[Records to process — start]

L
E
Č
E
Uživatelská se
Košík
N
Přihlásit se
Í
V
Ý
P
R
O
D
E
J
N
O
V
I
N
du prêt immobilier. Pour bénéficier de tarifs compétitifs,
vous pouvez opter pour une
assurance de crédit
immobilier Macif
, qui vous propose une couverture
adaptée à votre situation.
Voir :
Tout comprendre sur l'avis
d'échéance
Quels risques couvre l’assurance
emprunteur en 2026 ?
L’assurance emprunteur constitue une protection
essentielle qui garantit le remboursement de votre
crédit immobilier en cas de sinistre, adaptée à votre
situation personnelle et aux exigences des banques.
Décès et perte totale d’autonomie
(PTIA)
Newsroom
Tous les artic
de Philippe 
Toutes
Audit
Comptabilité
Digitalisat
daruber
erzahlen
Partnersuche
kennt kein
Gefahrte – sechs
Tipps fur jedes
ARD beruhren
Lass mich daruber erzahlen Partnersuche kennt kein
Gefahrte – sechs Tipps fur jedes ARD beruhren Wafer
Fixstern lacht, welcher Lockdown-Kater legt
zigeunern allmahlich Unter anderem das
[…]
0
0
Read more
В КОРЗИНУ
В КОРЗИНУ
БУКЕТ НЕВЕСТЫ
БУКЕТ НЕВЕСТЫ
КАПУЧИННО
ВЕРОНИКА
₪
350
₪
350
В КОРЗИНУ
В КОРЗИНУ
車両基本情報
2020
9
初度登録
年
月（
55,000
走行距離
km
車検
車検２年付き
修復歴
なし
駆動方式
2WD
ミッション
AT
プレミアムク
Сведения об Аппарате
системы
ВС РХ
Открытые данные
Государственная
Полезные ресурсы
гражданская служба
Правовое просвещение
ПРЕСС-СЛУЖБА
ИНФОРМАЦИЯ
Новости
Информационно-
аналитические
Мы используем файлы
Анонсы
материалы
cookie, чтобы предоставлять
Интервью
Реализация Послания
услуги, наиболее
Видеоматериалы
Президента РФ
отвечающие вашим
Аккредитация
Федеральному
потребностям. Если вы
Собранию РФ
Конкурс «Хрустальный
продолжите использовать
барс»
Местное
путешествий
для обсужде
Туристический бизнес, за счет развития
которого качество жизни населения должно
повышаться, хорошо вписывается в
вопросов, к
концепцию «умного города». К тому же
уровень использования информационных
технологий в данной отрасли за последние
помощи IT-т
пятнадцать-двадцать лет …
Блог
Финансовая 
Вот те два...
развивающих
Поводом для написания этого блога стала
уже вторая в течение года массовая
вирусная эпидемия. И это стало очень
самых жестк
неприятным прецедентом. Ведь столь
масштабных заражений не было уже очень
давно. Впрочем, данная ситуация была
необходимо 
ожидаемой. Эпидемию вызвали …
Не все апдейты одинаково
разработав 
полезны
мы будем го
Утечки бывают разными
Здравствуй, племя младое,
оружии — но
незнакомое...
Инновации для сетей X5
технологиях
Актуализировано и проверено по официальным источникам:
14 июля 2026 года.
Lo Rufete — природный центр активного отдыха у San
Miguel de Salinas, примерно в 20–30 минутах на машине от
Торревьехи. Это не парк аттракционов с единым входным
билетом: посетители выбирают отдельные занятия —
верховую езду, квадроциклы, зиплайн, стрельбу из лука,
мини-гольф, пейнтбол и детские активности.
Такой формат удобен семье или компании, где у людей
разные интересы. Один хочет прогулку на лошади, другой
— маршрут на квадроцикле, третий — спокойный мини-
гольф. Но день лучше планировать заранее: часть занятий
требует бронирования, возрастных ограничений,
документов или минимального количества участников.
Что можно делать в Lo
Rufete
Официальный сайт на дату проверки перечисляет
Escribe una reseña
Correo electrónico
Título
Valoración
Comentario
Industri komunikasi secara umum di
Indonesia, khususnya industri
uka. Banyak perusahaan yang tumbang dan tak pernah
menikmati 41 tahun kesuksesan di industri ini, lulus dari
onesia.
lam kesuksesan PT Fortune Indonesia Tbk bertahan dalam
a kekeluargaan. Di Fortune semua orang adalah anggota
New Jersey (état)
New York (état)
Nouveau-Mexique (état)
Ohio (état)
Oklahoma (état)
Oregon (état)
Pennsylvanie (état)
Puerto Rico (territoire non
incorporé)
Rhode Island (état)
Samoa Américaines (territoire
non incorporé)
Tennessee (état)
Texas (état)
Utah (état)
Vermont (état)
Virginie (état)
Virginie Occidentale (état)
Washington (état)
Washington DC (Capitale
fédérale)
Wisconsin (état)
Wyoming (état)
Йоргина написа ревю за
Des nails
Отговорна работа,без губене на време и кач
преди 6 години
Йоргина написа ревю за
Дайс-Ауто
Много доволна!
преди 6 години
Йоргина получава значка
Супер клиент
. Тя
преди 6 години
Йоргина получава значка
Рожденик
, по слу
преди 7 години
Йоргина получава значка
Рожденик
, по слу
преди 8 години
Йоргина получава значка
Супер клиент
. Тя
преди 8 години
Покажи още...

[Records to process — finish]

Only the lines from the one with "Samoa Américaines (territoire" through the last line of the material above are to be duplicated, exactly and with both ends kept.

> Task result:
Samoa Américaines (territoire
non incorporé)
Tennessee (état)
Texas (état)
Utah (état)
Vermont (état)
Virginie (état)
Virginie Occidentale (état)
Washington (état)
Washington DC (Capitale
fédérale)
Wisconsin (état)
Wyoming (état)
Йоргина написа ревю за
Des nails
Отговорна работа,без губене на време и кач
преди 6 години
Йоргина написа ревю за
Дайс-Ауто
Много доволна!
преди 6 години
Йоргина получава значка
Супер клиент
. Тя
преди 6 години
Йоргина получава значка
Рожденик
, по слу
преди 7 години
Йоргина получава значка
Рожденик
, по слу
преди 8 години
Йоргина получава значка
Супер клиент
. Тя
преди 8 години
Покажи още...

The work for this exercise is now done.